WHAT TO PRODUCE:
Output the lines of the records from the one containing "#1410, status: Open -> Resolved" through the last, both ends included. Leave pictures out.

GIVEN DATA:

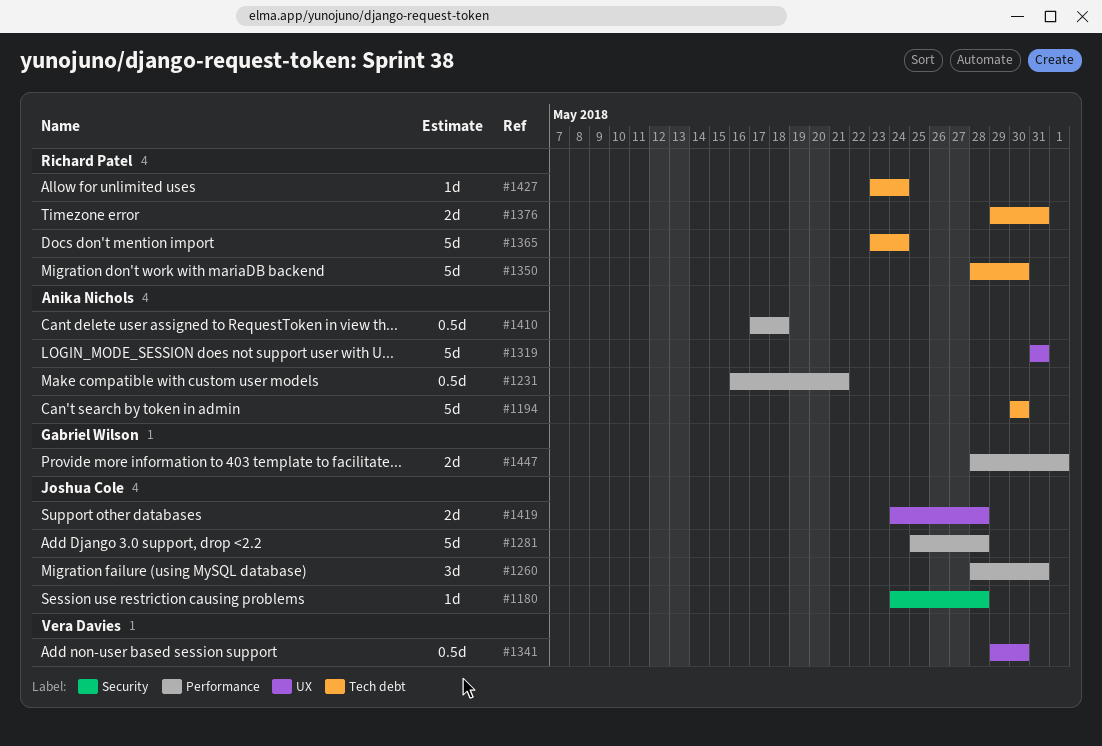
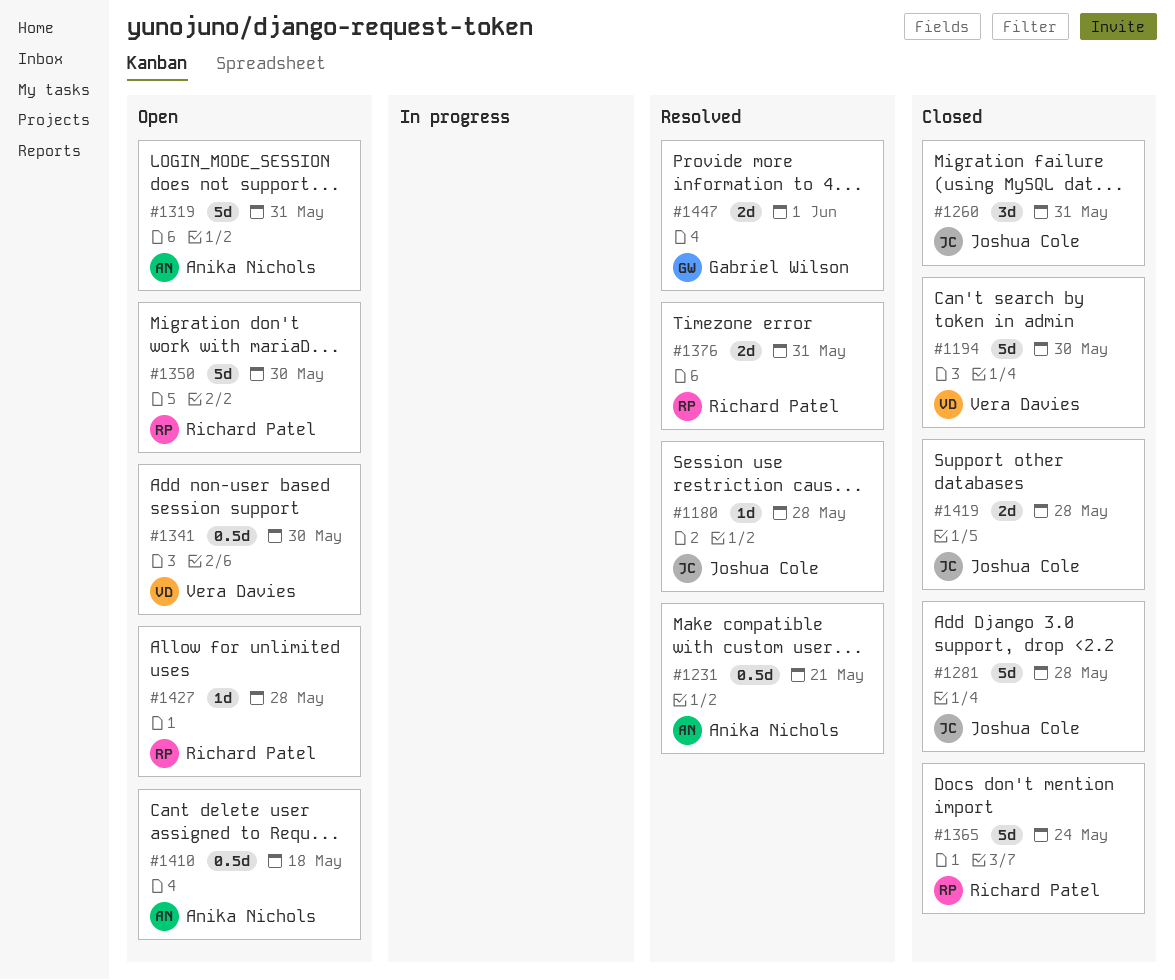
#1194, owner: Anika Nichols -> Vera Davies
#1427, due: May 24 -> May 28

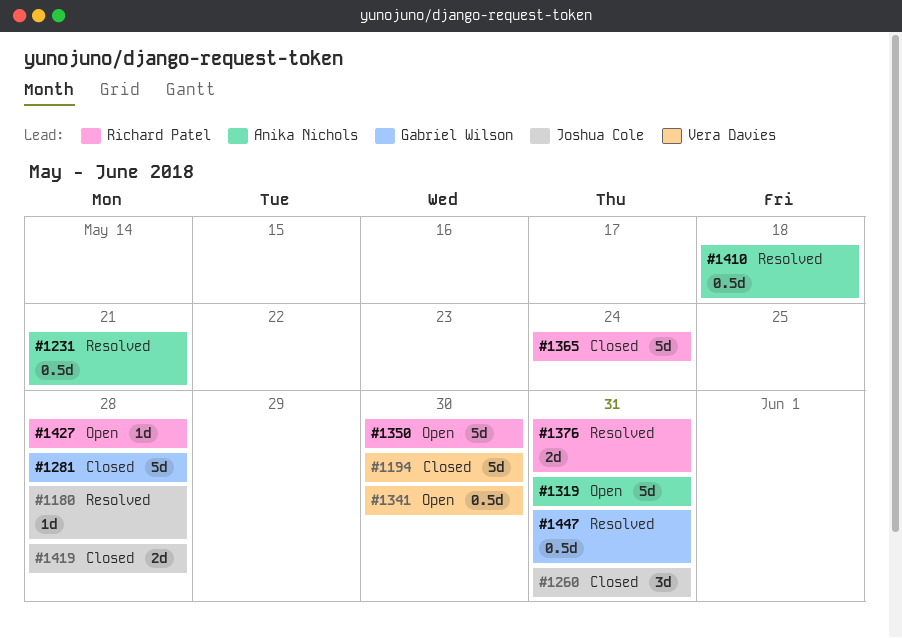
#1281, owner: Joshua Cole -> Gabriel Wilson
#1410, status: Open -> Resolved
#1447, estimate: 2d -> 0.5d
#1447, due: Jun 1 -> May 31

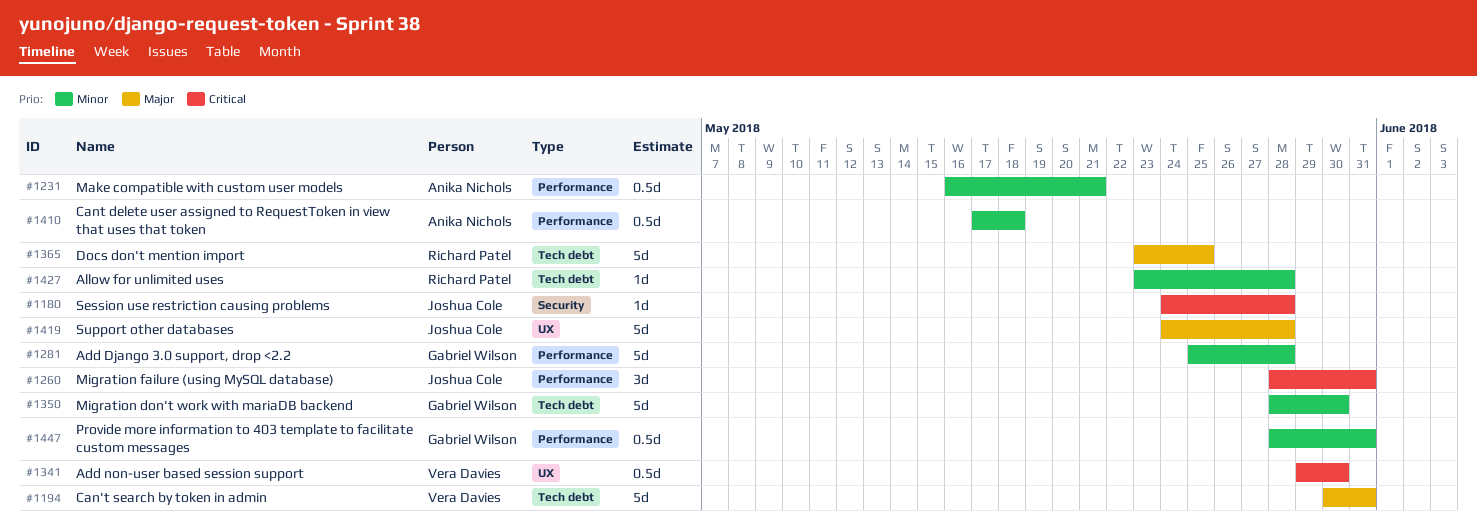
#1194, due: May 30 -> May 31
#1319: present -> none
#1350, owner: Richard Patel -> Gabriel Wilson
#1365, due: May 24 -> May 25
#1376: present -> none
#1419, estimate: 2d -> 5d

RESULT OF THIS EXERCISE:
#1410, status: Open -> Resolved
#1447, estimate: 2d -> 0.5d
#1447, due: Jun 1 -> May 31

#1194, due: May 30 -> May 31
#1319: present -> none
#1350, owner: Richard Patel -> Gabriel Wilson
#1365, due: May 24 -> May 25
#1376: present -> none
#1419, estimate: 2d -> 5d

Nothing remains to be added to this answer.